Rob Fredericks, executive director of the city's Housing Authority, said the expense of maintaining a home is difficult for many seniors on a fixed income.

Locally, about 45 percent (or 3,066) of the applicants on the Santa Barbara's Housing Authority waiting list for affordable housing are seniors, he said.

“These people are currently paying the majority of their income on rent, having to choose food, health care, and other necessities just to have a home,” Fredericks said.

New affordable housing helps homeless seniors move off the streets and into apartments, he said.

“Without housing, everything else falls apart,” Fredericks said. “It is the foundation for a healthy, stable life.”

Fredericks said the need for affordable senior housing is growing nationwide, and in California, the senior population is predicted to increase from 4.5 million to 8.8 million people by 2030.

Nearly 40 percent of the county’s senior population is economically insecure, according to UCLA’s Elder Economic Security Index.

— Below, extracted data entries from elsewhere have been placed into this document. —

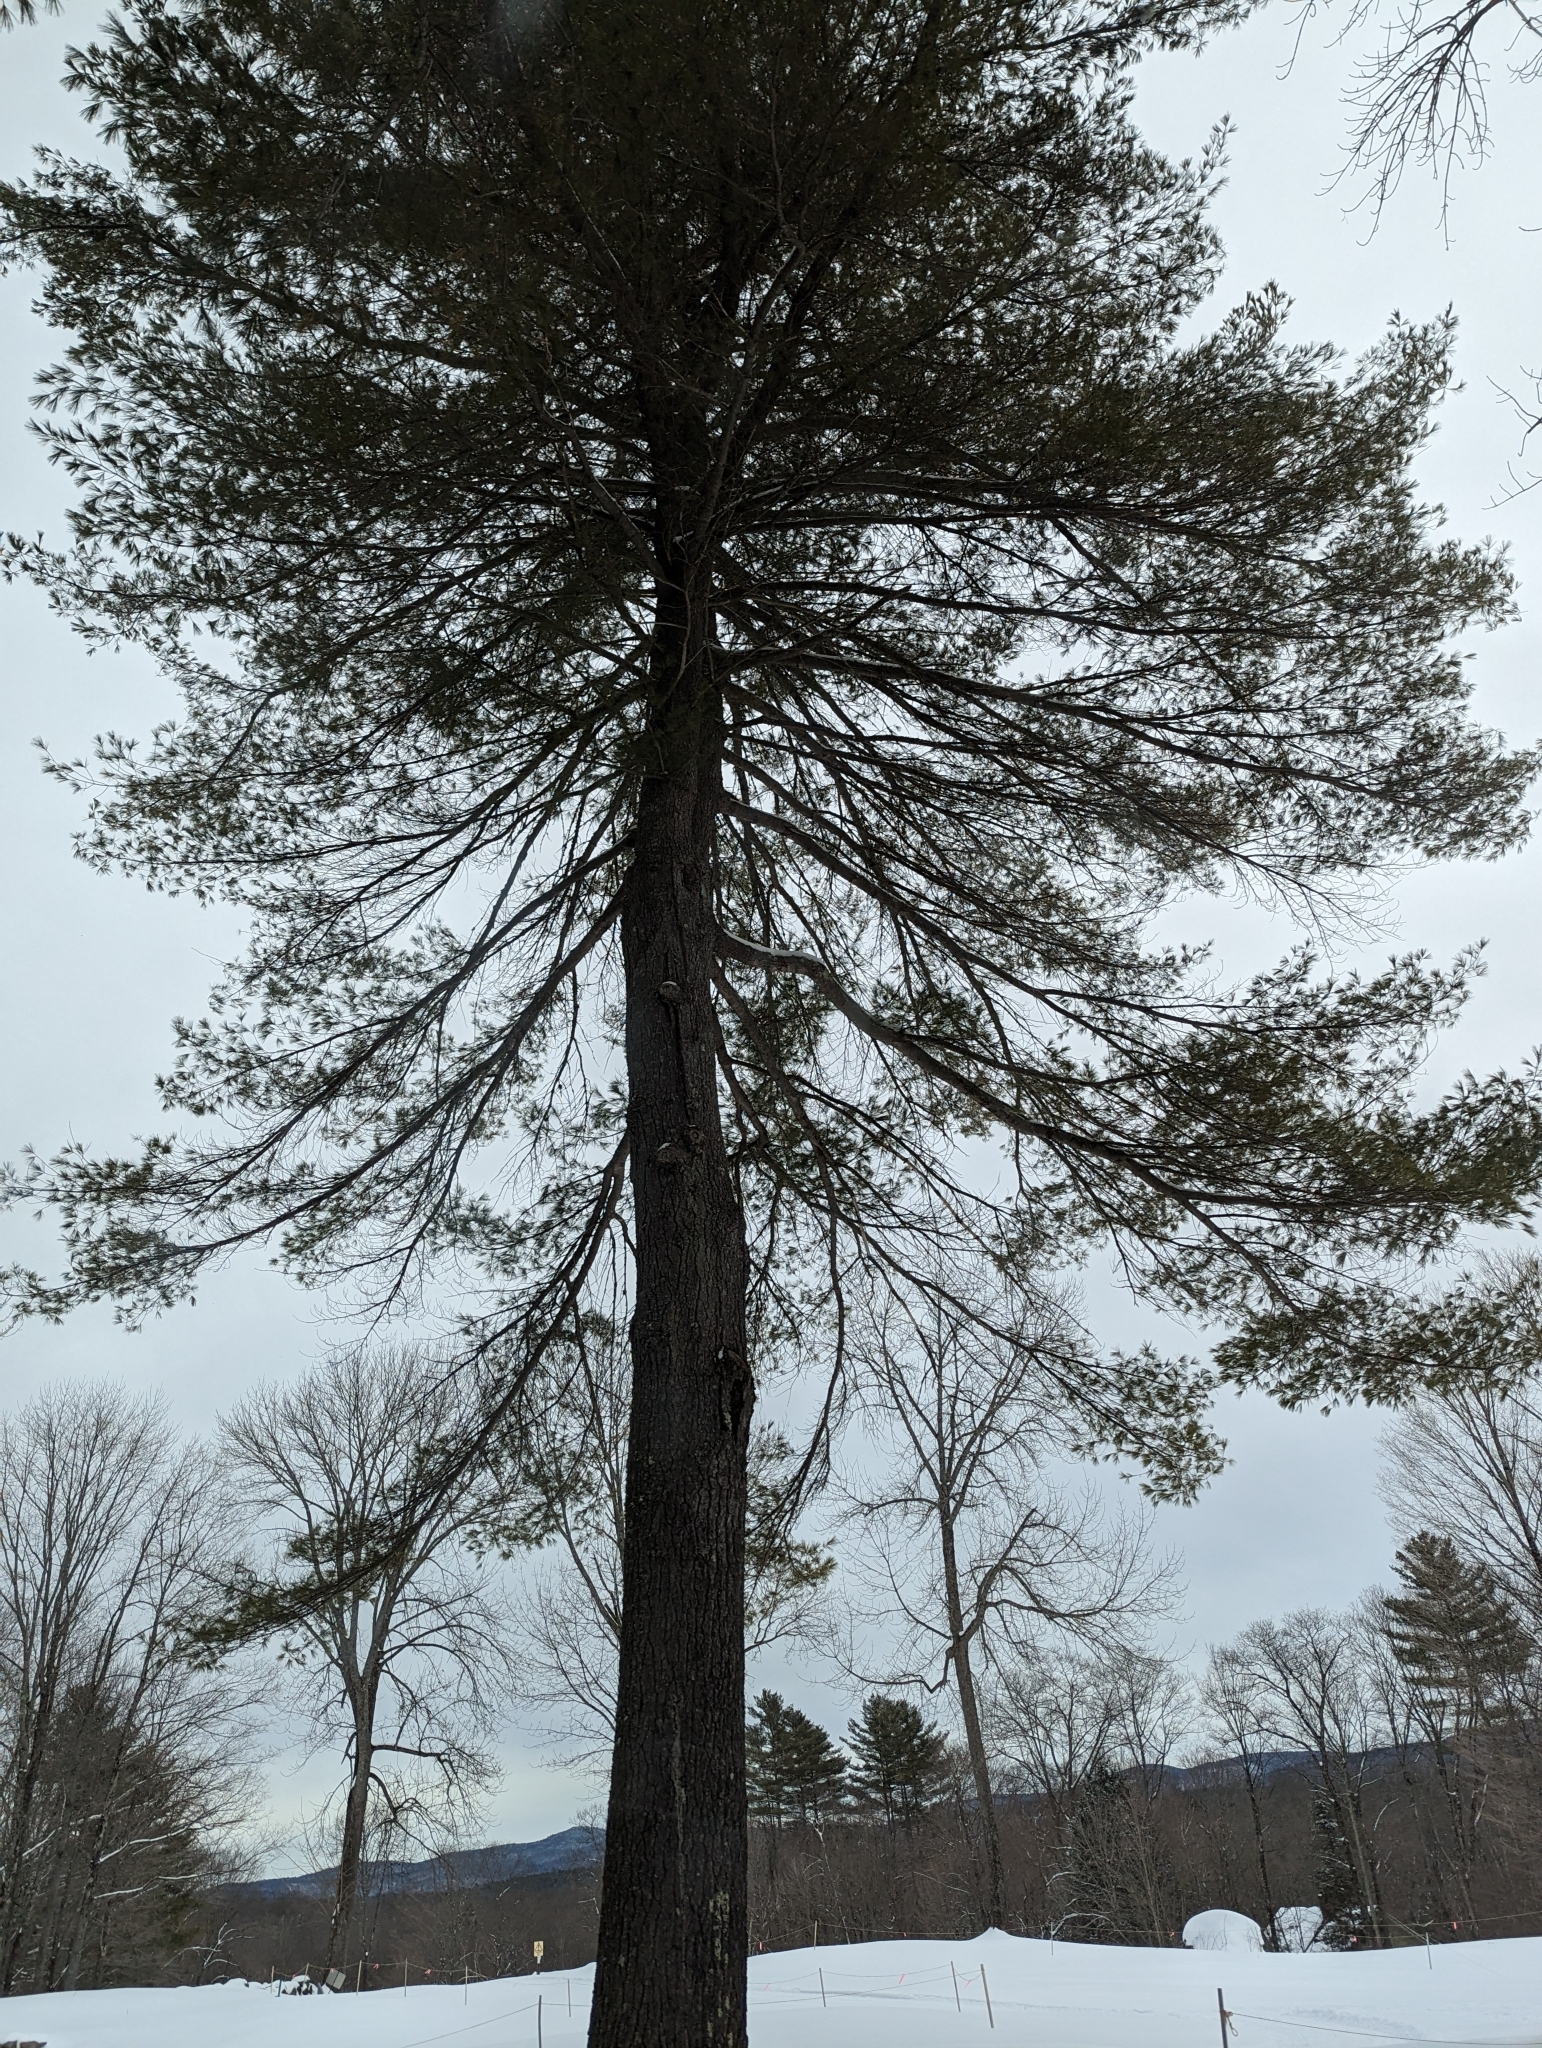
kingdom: Plantae
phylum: Tracheophyta
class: Pinopsida
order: Pinales
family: Pinaceae
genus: Pinus
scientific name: Pinus strobus
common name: Weymouth pine
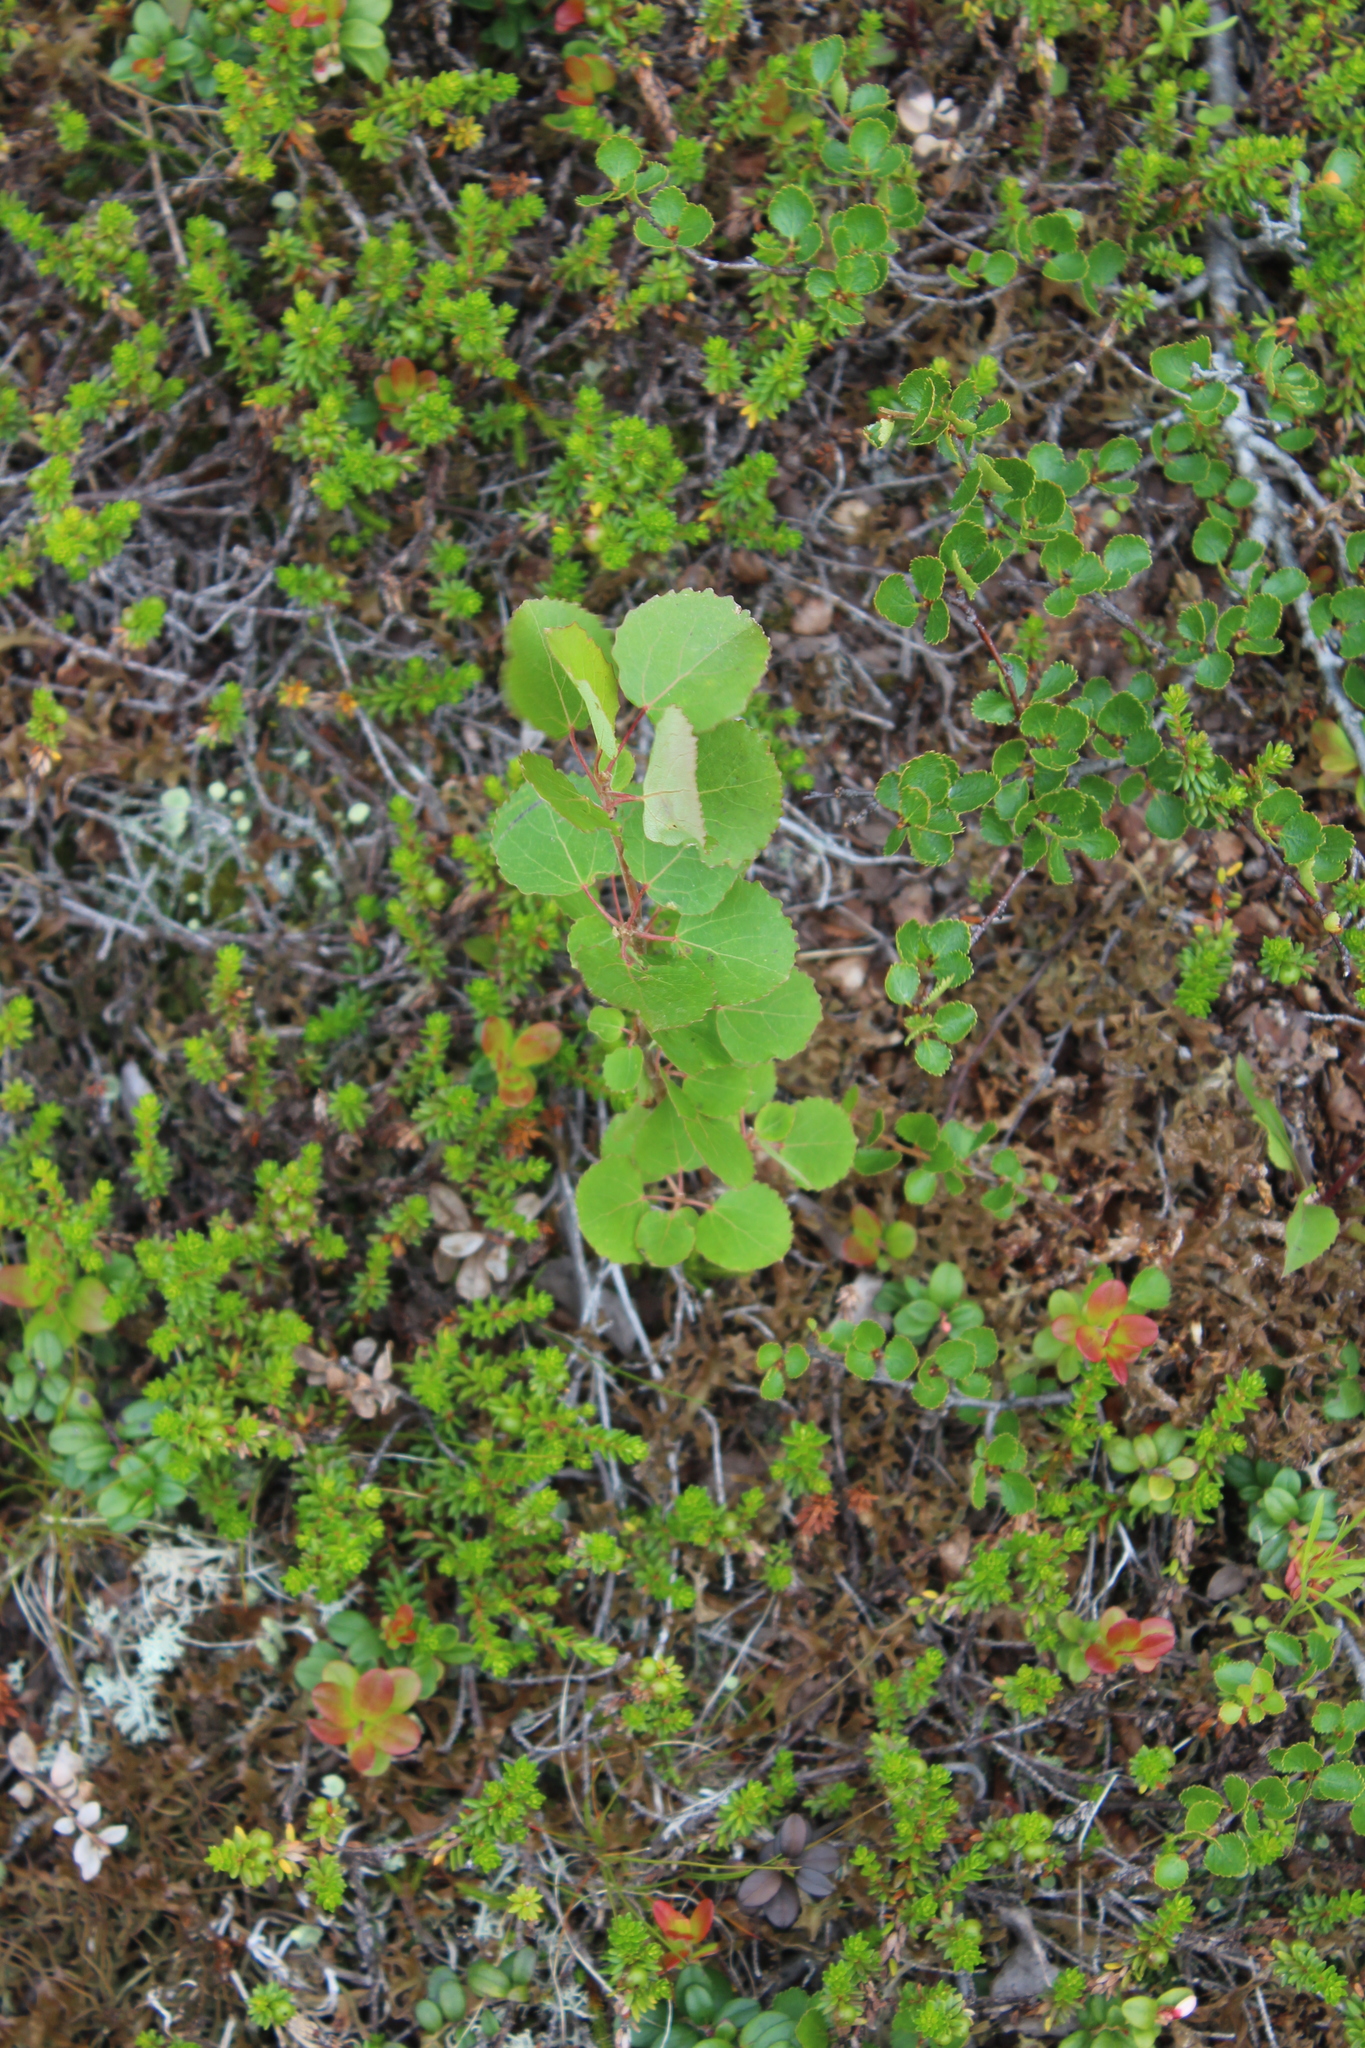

Vacant rental properties are rare in Santa Barbara, but affordable ones are even harder to find.

Villa Santa Fe Apartment resident Angela Bell, 87, is living in a senior apartment complex owned by the city’s Housing Authority and attended the Grace Village ribbon-cutting ceremony Monday.

“Housing has been incredibly good to me, and I’m grateful I’m living in such a wonderful place,” said Bell, who has resided in Santa Barbara since 1991 and at Villa Santa Fe Apartments for 22 years. “I’m able to live independently and within my income.”

Bell was among a couple of hundred people, including city leaders and elected officials, assembled for the event.